**TESTO DA ANALIZZARE:**
_____
L’oggetto della vendita di partecipazioni
Nella vendita di partecipazioni la disciplina giuridica della vendita si applica all’oggetto immediato e cioè alla partecipazione oggetto del contratto, mentre non si estende alla consistenza od al valore dei beni costituenti il patrimonio, a meno che l’acquirente, per conseguire tale risultato, non abbia fatto ricorso ad un’espressa clausola di garanzia, frutto dell’autonomia contrattuale, che consente alle parti di rafforzare convenzionalmente la garanzia, in modo da ricollegare esplicitamente il valore della partecipazione alle qualità del patrimonio sociale.
La cessione delle azioni di una società di capitali o di persone fisiche ha come oggetto immediato la partecipazione sociale e solo quale oggetto mediato la quota parte del patrimonio sociale che tale partecipazione rappresenta. Pertanto, le carenze o i vizi relativi alle caratteristiche e al valore dei beni ricompresi nel patrimonio sociale – e, di riverbero, alla consistenza economica della partecipazione – possono giustificare l’annullamento del contratto per errore o, ai sensi dell’art. 1497 c.c., la risoluzione per difetto di qualità della cosa venduta (necessariamente attinente ai diritti e obblighi che, in concreto, la partecipazione sociale sia idonea ad attribuire e non al suo valore economico), solo se il cedente abbia fornito, a tale riguardo, specifiche garanzie contrattuali, ovvero nel caso di dolo di un contraente, quando il mendacio o le omissioni sulla situazione patrimoniale della società siano accompagnate da malizie ed astuzie volte a realizzare l’inganno ed idonee, in concreto, a sorprendere una persona di normale diligenza.
La valutazione della partecipazione durevolmente di valore inferiore al costo
Il costo di acquisto o di costituzione di una partecipazione è costituito dal prezzo pagato, al quale sono aggiunti i costi accessori direttamente imputabili all’operazione di acquisto o di costituzione. Tale costo, tuttavia, non può essere mantenuto, in conformità a quanto dispone l’articolo 2426, co. 1, n. 3, c.c., se la partecipazione alla data di chiusura dell’esercizio risulta durevolmente di valore inferiore rispetto al valore di costo. Onde verificare se si tratti di perdita durevole è necessario operare un confronto tra il valore di iscrizione in bilancio della partecipazione con il suo valore recuperabile, determinato in base ai benefici futuri che si prevede affluiranno all’economia della partecipante. Il bilancio nel quale le partecipazioni sono valutate non tenendo conto di tale regola non è redatto con chiarezza e non rappresenta in modo veritiero e corretto la situazione patrimoniale della società.
_____
**SEZIONE DATI:**
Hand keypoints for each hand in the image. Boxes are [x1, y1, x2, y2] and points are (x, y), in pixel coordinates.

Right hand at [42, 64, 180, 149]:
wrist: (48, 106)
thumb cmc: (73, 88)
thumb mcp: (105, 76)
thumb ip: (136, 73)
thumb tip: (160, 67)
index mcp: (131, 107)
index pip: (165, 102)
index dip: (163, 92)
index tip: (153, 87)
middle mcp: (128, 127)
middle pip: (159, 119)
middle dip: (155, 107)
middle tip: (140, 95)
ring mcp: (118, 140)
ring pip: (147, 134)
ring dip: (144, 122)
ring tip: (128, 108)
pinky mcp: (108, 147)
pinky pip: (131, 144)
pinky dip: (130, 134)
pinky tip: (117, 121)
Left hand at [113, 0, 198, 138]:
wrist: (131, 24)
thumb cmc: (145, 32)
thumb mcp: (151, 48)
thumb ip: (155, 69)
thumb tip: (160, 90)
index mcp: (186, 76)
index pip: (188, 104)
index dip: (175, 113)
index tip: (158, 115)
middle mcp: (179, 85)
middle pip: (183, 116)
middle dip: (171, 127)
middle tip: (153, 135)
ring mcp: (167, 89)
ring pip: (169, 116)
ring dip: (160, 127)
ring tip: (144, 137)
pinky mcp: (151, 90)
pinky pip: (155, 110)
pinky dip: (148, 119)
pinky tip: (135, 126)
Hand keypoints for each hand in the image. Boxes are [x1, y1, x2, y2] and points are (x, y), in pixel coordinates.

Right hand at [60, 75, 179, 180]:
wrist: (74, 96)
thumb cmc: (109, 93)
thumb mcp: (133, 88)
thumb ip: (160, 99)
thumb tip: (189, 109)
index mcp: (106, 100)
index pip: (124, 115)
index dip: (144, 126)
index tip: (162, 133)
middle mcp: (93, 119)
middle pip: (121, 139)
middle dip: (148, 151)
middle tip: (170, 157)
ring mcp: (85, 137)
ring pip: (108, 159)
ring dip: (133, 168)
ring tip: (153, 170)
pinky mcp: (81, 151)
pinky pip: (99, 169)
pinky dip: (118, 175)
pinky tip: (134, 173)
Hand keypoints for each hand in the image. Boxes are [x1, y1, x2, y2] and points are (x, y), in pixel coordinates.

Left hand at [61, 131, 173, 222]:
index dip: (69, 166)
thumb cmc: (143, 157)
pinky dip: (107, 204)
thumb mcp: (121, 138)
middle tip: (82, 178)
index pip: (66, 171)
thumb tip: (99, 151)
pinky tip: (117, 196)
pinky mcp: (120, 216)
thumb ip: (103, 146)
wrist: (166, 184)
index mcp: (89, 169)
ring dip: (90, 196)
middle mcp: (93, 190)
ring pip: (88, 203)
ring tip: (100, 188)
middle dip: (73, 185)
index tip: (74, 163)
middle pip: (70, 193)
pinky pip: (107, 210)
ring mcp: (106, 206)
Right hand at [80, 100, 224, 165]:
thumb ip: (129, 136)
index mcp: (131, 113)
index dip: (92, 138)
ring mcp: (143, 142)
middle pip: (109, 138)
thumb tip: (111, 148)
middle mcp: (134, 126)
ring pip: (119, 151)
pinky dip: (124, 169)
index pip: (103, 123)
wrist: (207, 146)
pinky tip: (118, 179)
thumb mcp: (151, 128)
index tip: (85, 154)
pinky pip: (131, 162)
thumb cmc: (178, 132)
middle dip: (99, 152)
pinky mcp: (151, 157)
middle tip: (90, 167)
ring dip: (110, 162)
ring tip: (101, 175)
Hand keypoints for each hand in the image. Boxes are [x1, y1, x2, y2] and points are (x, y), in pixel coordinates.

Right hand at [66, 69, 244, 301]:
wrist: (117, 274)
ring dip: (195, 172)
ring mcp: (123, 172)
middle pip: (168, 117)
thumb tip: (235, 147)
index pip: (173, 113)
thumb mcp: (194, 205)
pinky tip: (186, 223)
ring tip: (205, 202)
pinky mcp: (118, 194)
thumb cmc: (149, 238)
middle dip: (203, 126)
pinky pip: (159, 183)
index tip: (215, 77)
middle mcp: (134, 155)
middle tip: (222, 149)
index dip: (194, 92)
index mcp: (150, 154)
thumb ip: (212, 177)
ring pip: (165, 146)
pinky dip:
_____
**COMPITI DA SVOLGERE:**
**a.** Secondo il testo sulle partecipazioni sociali, quali requisiti devono avere il mendacio o le omissioni sulla situazione patrimoniale della società perché si configuri il dolo di un contraente? Elencali tutti.
**b.** Prosegui il testo sulle partecipazioni sociali dopo la sua ultima frase.

**RISPOSTE AI COMPITI:**
**a.**
- Essere accompagnati da malizie ed astuzie
- Malizie e astuzie volte a realizzare l'inganno
- Malizie e astuzie idonee, in concreto, a sorprendere una persona di normale diligenza

**b.**
Poiché le norme codicistiche in tema di corretta redazione del bilancio di esercizio sono poste a tutela di interessi generali che trascendono i limiti della compagine sociale e riguardano anche i terzi, destinatari delle informazioni sulla situazione patrimoniale, economica e finanziaria della società, la loro eventuale violazione comporta la nullità del bilancio e della delibera di sua approvazione. Il bilancio di esercizio di una società di capitali, che violi i precetti di chiarezza e precisione dettati dall’art. 2423, co. 2, c.c. è illecito, sicché la deliberazione assembleare con cui esso è stato approvato è nulla non soltanto se la violazione determini una divaricazione tra il risultato effettivo dell’esercizio, o la rappresentazione complessiva del valore patrimoniale della società, e quello del quale il bilancio dà invece contezza, ma anche in tutti i casi in cui dal bilancio stesso e dai relativi allegati, ivi compresa la relazione, non sia possibile desumere l’intera gamma delle informazioni che la legge vuole siano fornite per ciascuna delle singole poste iscritte.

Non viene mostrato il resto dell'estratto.